• **TASK GOAL**: Please write out the text of the data below word for word, leaving the pictures out.

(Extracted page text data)
○ ○ ○ ○

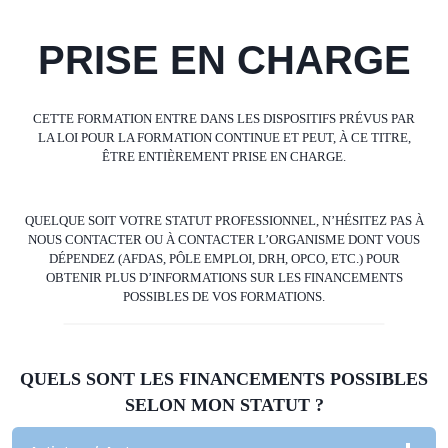
PRISE EN CHARGE
CETTE FORMATION ENTRE DANS LES DISPOSITIFS PRÉVUS PAR
LA LOI POUR LA FORMATION CONTINUE ET PEUT, À CE TITRE,
ÊTRE ENTIÈREMENT PRISE EN CHARGE.
QUELQUE SOIT VOTRE STATUT PROFESSIONNEL, N’HÉSITEZ PAS À
NOUS CONTACTER OU À CONTACTER L’ORGANISME DONT VOUS
DÉPENDEZ (AFDAS, PÔLE EMPLOI, DRH, OPCO, ETC.) POUR
OBTENIR PLUS D’INFORMATIONS SUR LES FINANCEMENTS
POSSIBLES DE VOS FORMATIONS.
QUELS SONT LES FINANCEMENTS POSSIBLES
SELON MON STATUT ?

○ ○ ○ ○

• **EXERCISE SOLUTION**:
PRISE EN CHARGE
CETTE FORMATION ENTRE DANS LES DISPOSITIFS PRÉVUS PAR
LA LOI POUR LA FORMATION CONTINUE ET PEUT, À CE TITRE,
ÊTRE ENTIÈREMENT PRISE EN CHARGE.
QUELQUE SOIT VOTRE STATUT PROFESSIONNEL, N’HÉSITEZ PAS À
NOUS CONTACTER OU À CONTACTER L’ORGANISME DONT VOUS
DÉPENDEZ (AFDAS, PÔLE EMPLOI, DRH, OPCO, ETC.) POUR
OBTENIR PLUS D’INFORMATIONS SUR LES FINANCEMENTS
POSSIBLES DE VOS FORMATIONS.
QUELS SONT LES FINANCEMENTS POSSIBLES
SELON MON STATUT ?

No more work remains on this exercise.